Pennsylvania also applied for the exception, in order to put tolls on Interstate 80 across the northern stretch of the state. The federal government rejected that plan, largely because it would have diverted some of the toll revenue from the highway to support public transit in Philadelphia.
Edward Rendell, who was Pennsylvania’s governor at the time, argued in a recent congressional hearing that the conditions were too stringent. Placing tolls on I-80 would have allowed the state to increase its annual maintenance budget for the road from $90 million to $200 million, he said.
"States simply do not have that capacity without you allowing us to toll," Rendell told a Senate panel in May. "So job one is lift the cap on tolling. It’ll be our decision. It'll be governors and legislatures (who) decide whether to toll or not. But for Lord’s sake, lift the cap."
Rhode Island hopes to qualify for the spot left open when Pennsylvania’s application failed. Lewis, the transportation director, says Rhode Island officials learned from Pennsylvania’s experience. Under the plan they are now developing, tolls collected on I-95 would go only toward improvements to the interstate itself.
The interstate has plenty of needs. Right now, Rhode Island is wrapping up a decade-long project to reroute traffic through downtown Providence, but the state will be paying for this project, called the Iway, out of its share of federal highway money for another 12 years. Now, the state is starting to fix up the Pawtucket River bridge, near Massachusetts, where the heavy trucks are being diverted. Repairs on that bridge alone will cost the state half of its annual federal apportionment, Lewis says.
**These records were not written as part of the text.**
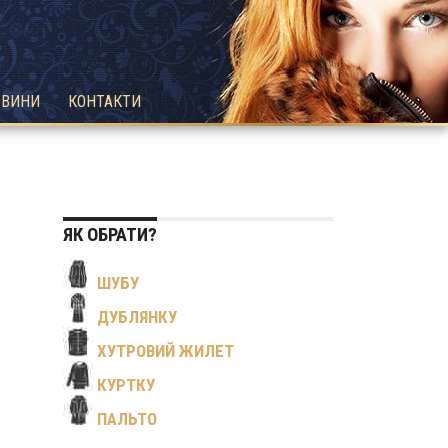
ОВИНИ
КОНТАКТИ
ЯК ОБРАТИ?
ШУБУ
ДУБЛЯНКУ
ХУТРОВИЙ ЖИЛЕТ
КУРТКУ
ПАЛЬТО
Next on the list of repairs is the Providence viaduct.
So far, though, US Transportation Secretary Ray LaHood has been skeptical. "If a state or a governor or DOT wants to add capacity or two lanes on each side, we think that’s a good use of tolls, and we have supported that kind of approach," he told a Rhode Island television station. "We don’t support the kind of approach, though, for roads that have already been built with taxpayer dollars then to be tolled."
Lewis hopes LaHood will change his tune once Rhode Island submits its proposal, most likely this summer. In any event, the state is a long way from putting up toll booths. The General Assembly would still have to approve the plan, and engineering work would have to be done. The toll plazas would not open for at least another two years.
Challenging restrictions
With the highway bill being rewritten and states scrambling for more road money, the issue of tolling interstates is not likely to go away soon. "Bake sales," Lewis says, "aren't going to do this."
Tolling, for example, is part of the discussion of how to improve North Carolina’s stretch of Interstate 95. The state is in the middle of a two-year study on the future of the aging highway, and officials there have said that tolling is one of the options on the table.
The federal restrictions on tolling were put into place originally so that motorists would not have to pay twice to use the highways: once at the pump, when they pay a gas tax, and a second time at the toll booth. But some of the roads that were built under the original program are now more than half a century old. "You can argue," says Ron Utt of the Heritage Foundation, "that these projects have been fully depreciated."
Allowing tolls on interstates, Utt says, could become the "fallback position" for members of Congress, who have few other options for finding more road money. It would also put the onus on state officials, who would have to choose whether to raise tolls and how to spend the money.
"This could be a big deal if this is part of the reauthorization," Utt says, "but at the same time it really depends on whether the states are going to use the opportunities provided to them."